The task:
Scan the records below and say how many lines include the word "absolute", giving no other text.

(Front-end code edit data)

════════════════════

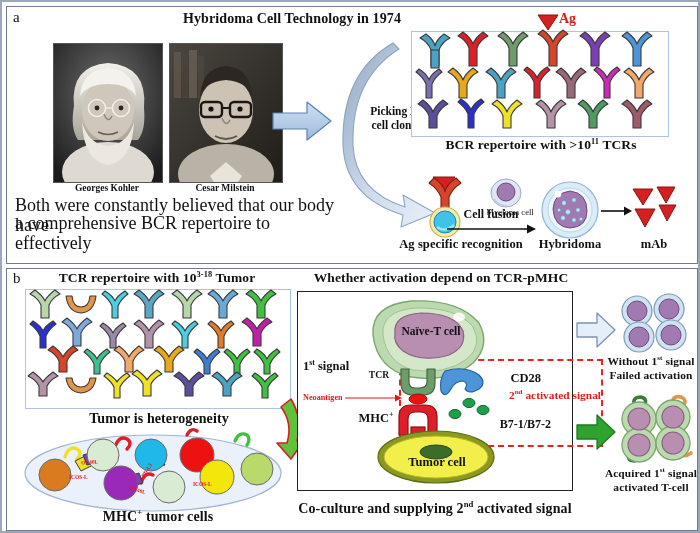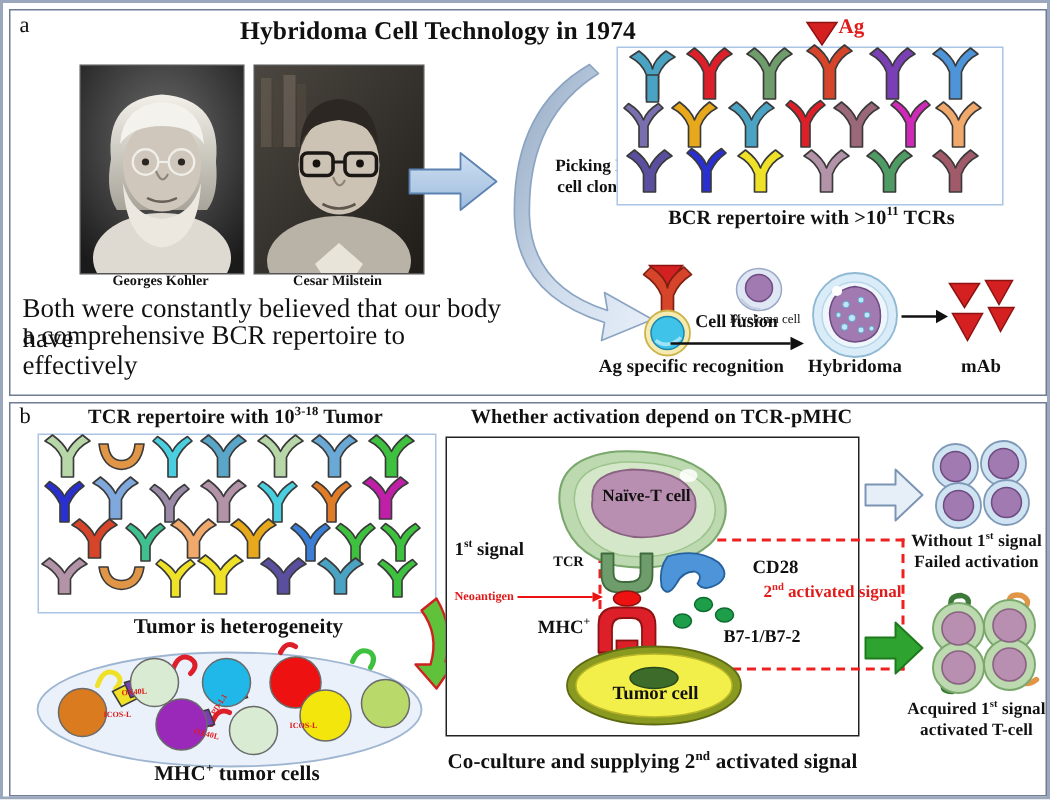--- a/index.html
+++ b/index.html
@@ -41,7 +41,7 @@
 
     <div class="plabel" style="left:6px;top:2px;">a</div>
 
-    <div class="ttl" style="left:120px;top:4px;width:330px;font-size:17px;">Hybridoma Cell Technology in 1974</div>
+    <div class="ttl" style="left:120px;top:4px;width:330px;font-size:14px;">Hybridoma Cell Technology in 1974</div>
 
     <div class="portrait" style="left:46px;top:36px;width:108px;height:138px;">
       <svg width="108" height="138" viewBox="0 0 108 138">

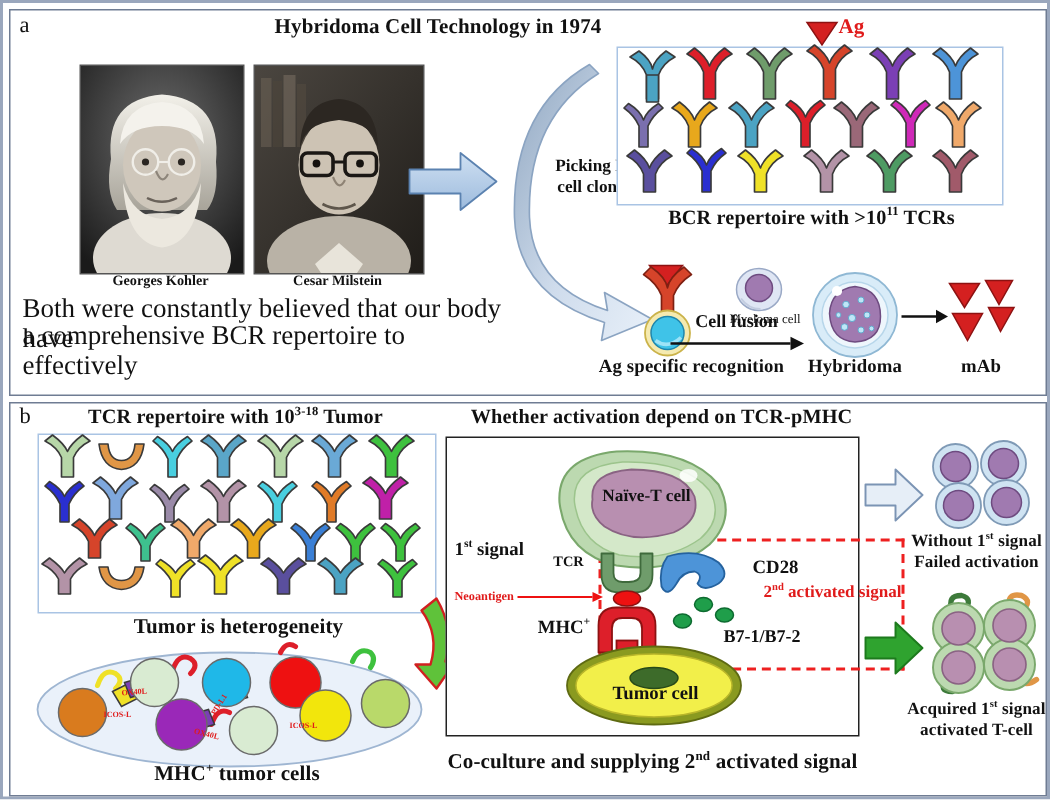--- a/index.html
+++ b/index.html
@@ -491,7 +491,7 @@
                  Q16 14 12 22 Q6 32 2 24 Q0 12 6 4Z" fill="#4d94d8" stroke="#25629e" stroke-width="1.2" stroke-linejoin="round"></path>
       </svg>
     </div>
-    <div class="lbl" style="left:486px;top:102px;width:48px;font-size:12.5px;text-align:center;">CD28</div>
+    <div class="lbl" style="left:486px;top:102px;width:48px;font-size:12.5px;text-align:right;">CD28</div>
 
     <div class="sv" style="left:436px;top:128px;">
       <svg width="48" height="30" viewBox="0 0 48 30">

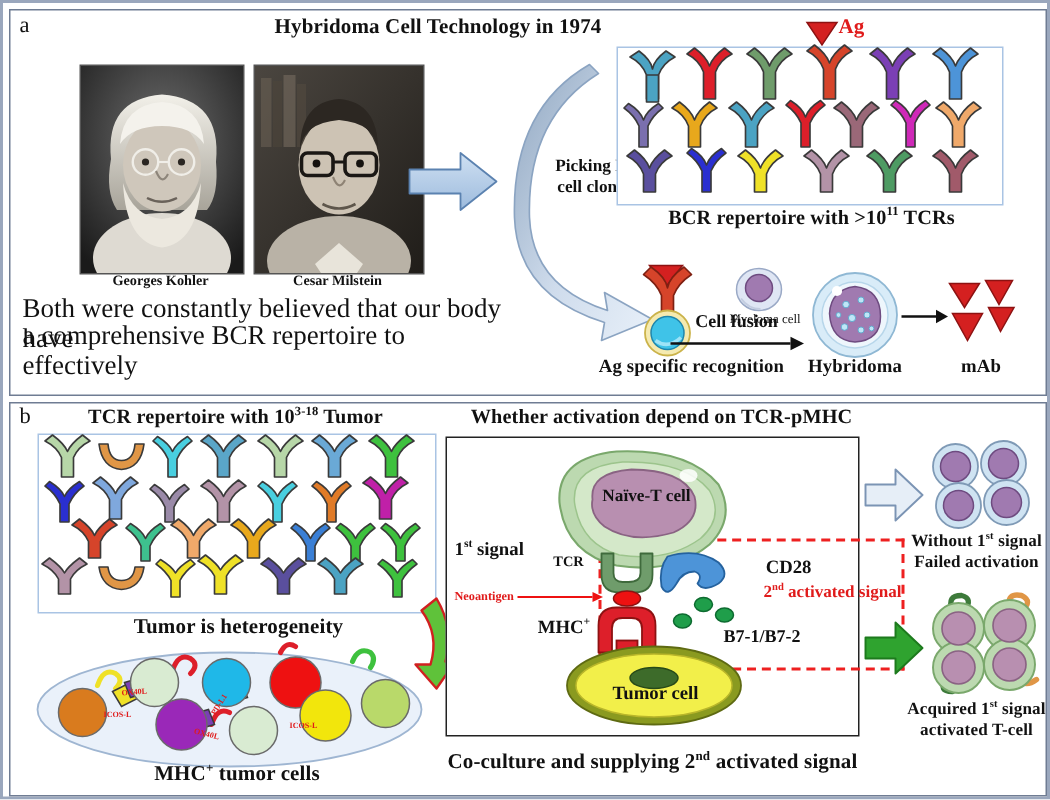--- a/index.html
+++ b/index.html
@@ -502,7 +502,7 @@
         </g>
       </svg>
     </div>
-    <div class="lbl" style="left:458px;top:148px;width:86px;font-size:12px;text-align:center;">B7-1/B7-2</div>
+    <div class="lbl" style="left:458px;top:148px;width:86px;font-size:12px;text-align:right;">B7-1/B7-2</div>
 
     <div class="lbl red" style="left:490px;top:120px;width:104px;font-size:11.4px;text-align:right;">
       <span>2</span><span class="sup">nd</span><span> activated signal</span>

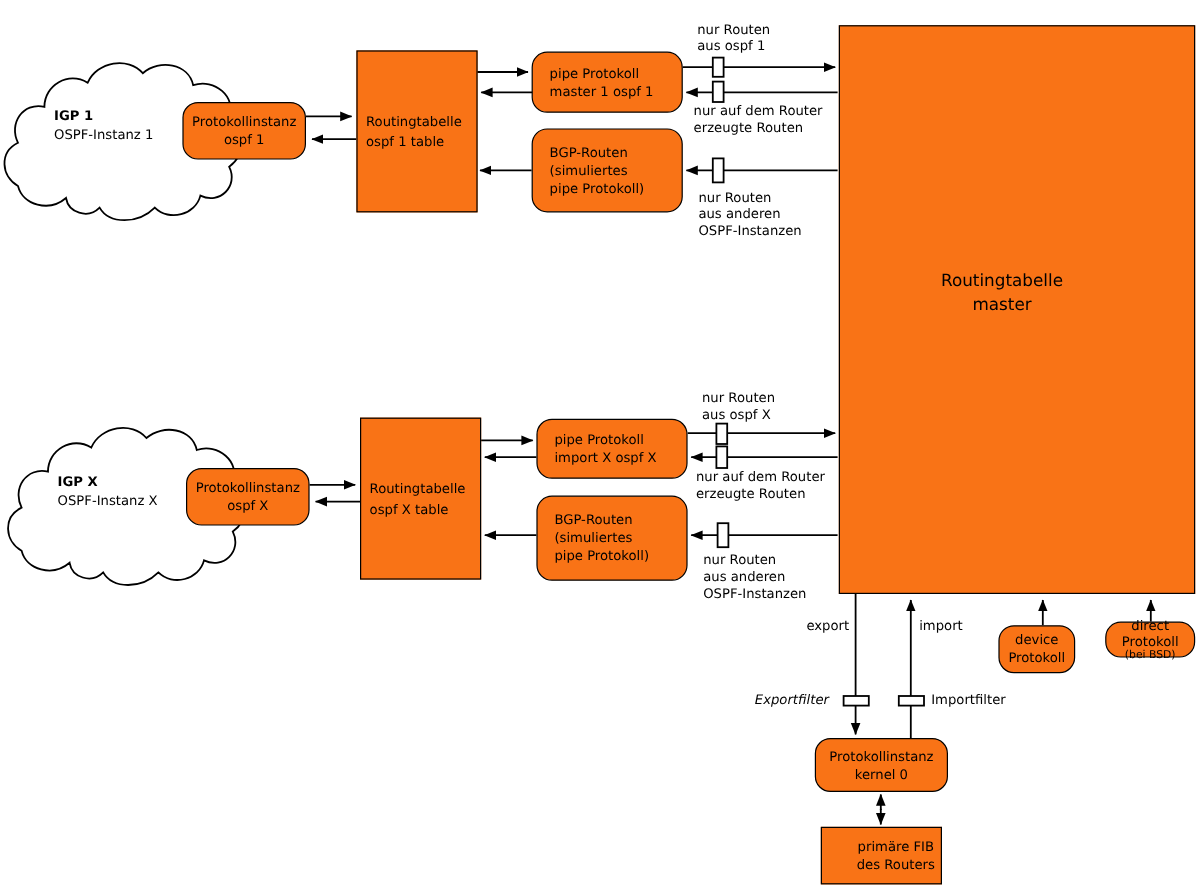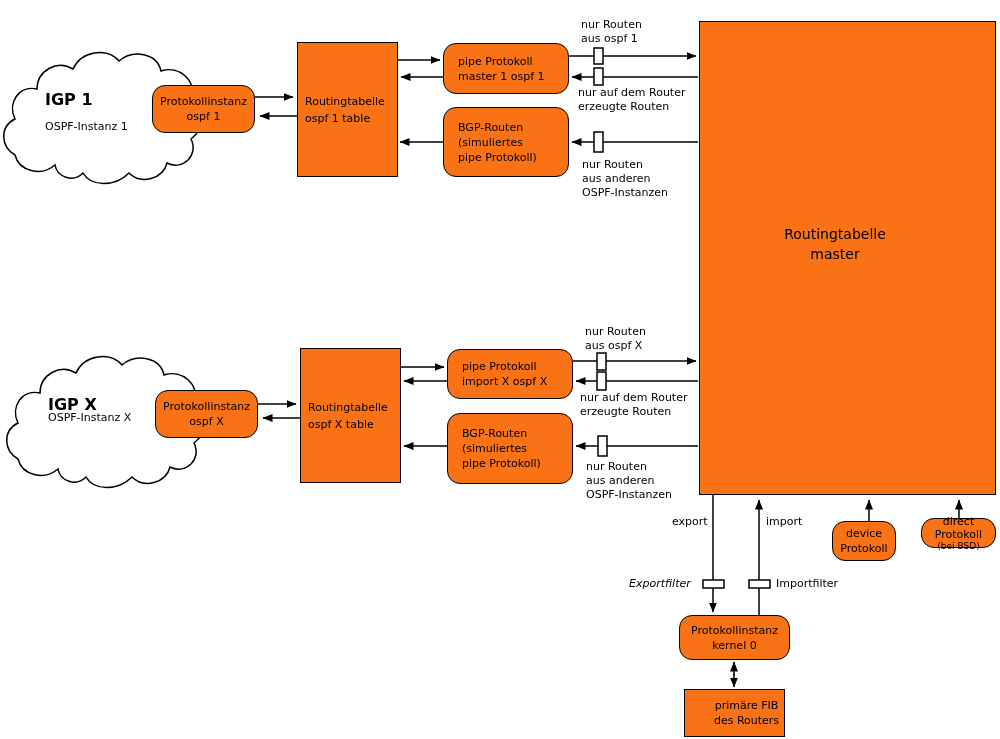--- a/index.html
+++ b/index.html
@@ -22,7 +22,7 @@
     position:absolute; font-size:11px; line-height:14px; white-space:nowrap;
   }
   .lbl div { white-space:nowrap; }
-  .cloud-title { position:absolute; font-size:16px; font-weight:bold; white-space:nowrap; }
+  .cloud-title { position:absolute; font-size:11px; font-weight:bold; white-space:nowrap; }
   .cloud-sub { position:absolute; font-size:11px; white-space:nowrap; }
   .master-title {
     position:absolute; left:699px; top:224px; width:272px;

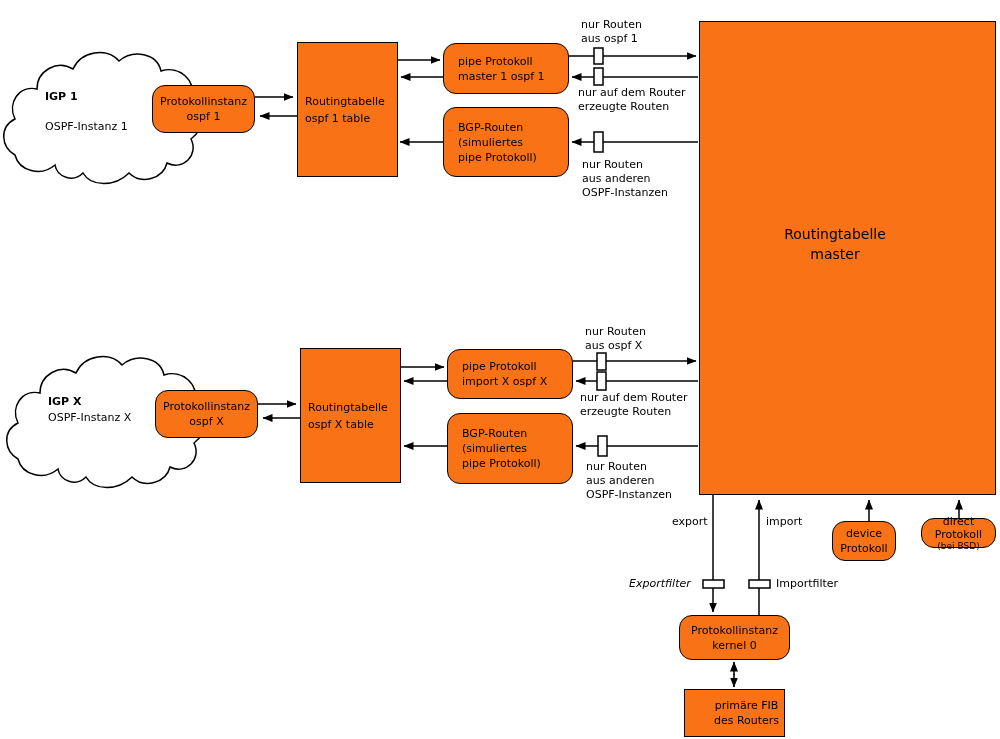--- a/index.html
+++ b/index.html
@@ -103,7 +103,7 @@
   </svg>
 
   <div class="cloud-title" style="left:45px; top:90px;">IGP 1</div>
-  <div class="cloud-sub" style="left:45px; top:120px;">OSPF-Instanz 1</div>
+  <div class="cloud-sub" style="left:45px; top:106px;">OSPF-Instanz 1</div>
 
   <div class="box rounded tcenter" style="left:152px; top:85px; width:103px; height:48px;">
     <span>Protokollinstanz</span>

════════════════════

Answer:
5